Twitter sentiment analysis with Machine Learning in R using doc2vec approach (part 1) – R-Craft (2024)
Top Articles
FC Bayern: Zahlen beweisen! So gut ist Wunschspieler Declan Rice wirklich
Arsenal or Bayern Munich: Who will win the race for Declan Rice
Spasa Parish
Rentals for rent in Maastricht
159R Bus Schedule Pdf
Sallisaw Bin Store
Black Adam Showtimes Near Maya Cinemas Delano
Espn Transfer Portal Basketball
Pollen Levels Richmond
11 Best Sites Like The Chive For Funny Pictures and Memes
Things to do in Wichita Falls on weekends 12-15 September
Craigslist Pets Huntsville Alabama
Paulette Goddard | American Actress, Modern Times, Charlie Chaplin
What's the Difference Between Halal and Haram Meat & Food?
R/Skinwalker
Rugged Gentleman Barber Shop Martinsburg Wv
Jennifer Lenzini Leaving Ktiv
Justified - Streams, Episodenguide und News zur Serie
Epay. Medstarhealth.org
Olde Kegg Bar & Grill Portage Menu
Cubilabras
Half Inning In Which The Home Team Bats Crossword
Amazing Lash Bay Colony
Juego Friv Poki
Dirt Devil Ud70181 Parts Diagram
Truist Bank Open Saturday
Water Leaks in Your Car When It Rains? Common Causes & Fixes
What’s Closing at Disney World?

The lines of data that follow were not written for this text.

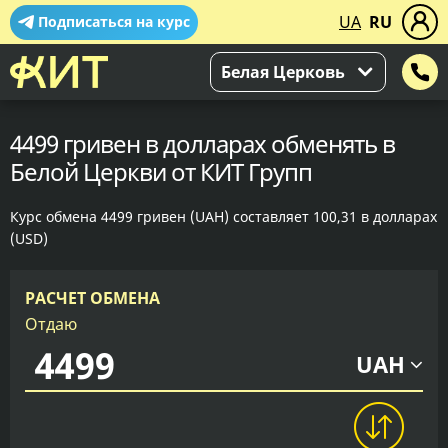
UA
RU
Подписаться на курс
Белая Церковь
4499 гривен в долларах обменять в
Белой Церкви от КИТ Групп
Курс обмена 4499 гривен (UAH) составляет 100,31 в долларах
(USD)
РАСЧЕТ ОБМЕНА
Отдаю
UAH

A Complete Guide
New from Simply So Good - Cherry Apricot Slab Pie
Drys Pharmacy
Ohio State Football Wiki
Find Words Containing Specific Letters | WordFinder®
FirstLight Power to Acquire Leading Canadian Renewable Operator and Developer Hydromega Services Inc. - FirstLight
Webmail.unt.edu
2024-25 ITH Season Preview: USC Trojans
Metro By T Mobile Sign In
Restored Republic December 1 2022
Lincoln Financial Field Section 110
Free Stuff Craigslist Roanoke Va
Stellaris Resolution
Wi Dept Of Regulation & Licensing
Pick N Pull Near Me [Locator Map + Guide + FAQ]
Crystal Westbrooks Nipple
Ice Hockey Dboard
Über 60 Prozent Rabatt auf E-Bikes: Aldi reduziert sämtliche Pedelecs stark im Preis - nur noch für kurze Zeit
Wie blocke ich einen Bot aus Boardman/USA - sellerforum.de
Infinity Pool Showtimes Near Maya Cinemas Bakersfield
Dermpathdiagnostics Com Pay Invoice
How To Use Price Chopper Points At Quiktrip
Maria Butina Bikini
Busted Newspaper Zapata Tx
Latest Posts
Article information

Author: Edwin Metz

Last Updated:

Views: 6195

Rating: 4.8 / 5 (78 voted)

Reviews: 85% of readers found this page helpful

Author information

Name: Edwin Metz

Birthday: 1997-04-16

Address: 51593 Leanne Light, Kuphalmouth, DE 50012-5183

Phone: +639107620957

Job: Corporate Banking Technician

Hobby: Reading, scrapbook, role-playing games, Fishing, Fishing, Scuba diving, Beekeeping

Introduction: My name is Edwin Metz, I am a fair, energetic, helpful, brave, outstanding, nice, helpful person who loves writing and wants to share my knowledge and understanding with you.